* _Assignment_
Show only those lines of the entries where the string "optional" is found.

Stored data entries:

***

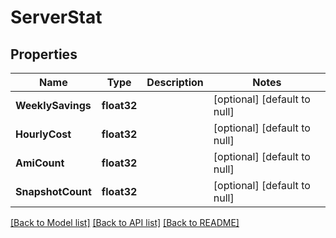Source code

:# ServerStat

## Properties
Name | Type | Description | Notes
------------ | ------------- | ------------- | -------------
**WeeklySavings** | **float32** |  | [optional] [default to null]
**HourlyCost** | **float32** |  | [optional] [default to null]
**AmiCount** | **float32** |  | [optional] [default to null]
**SnapshotCount** | **float32** |  | [optional] [default to null]

[[Back to Model list]](../README.md#documentation-for-models) [[Back to API list]](../README.md#documentation-for-api-endpoints) [[Back to README]](../README.md)


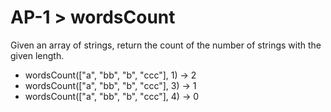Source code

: # AP-1 > wordsCount

Given an array of strings, return the count of the number of strings with the given length.

- wordsCount(["a", "bb", "b", "ccc"], 1) → 2
- wordsCount(["a", "bb", "b", "ccc"], 3) → 1
- wordsCount(["a", "bb", "b", "ccc"], 4) → 0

***

* _Result of the task_
**WeeklySavings** | **float32** |  | [optional] [default to null]
**HourlyCost** | **float32** |  | [optional] [default to null]
**AmiCount** | **float32** |  | [optional] [default to null]
**SnapshotCount** | **float32** |  | [optional] [default to null]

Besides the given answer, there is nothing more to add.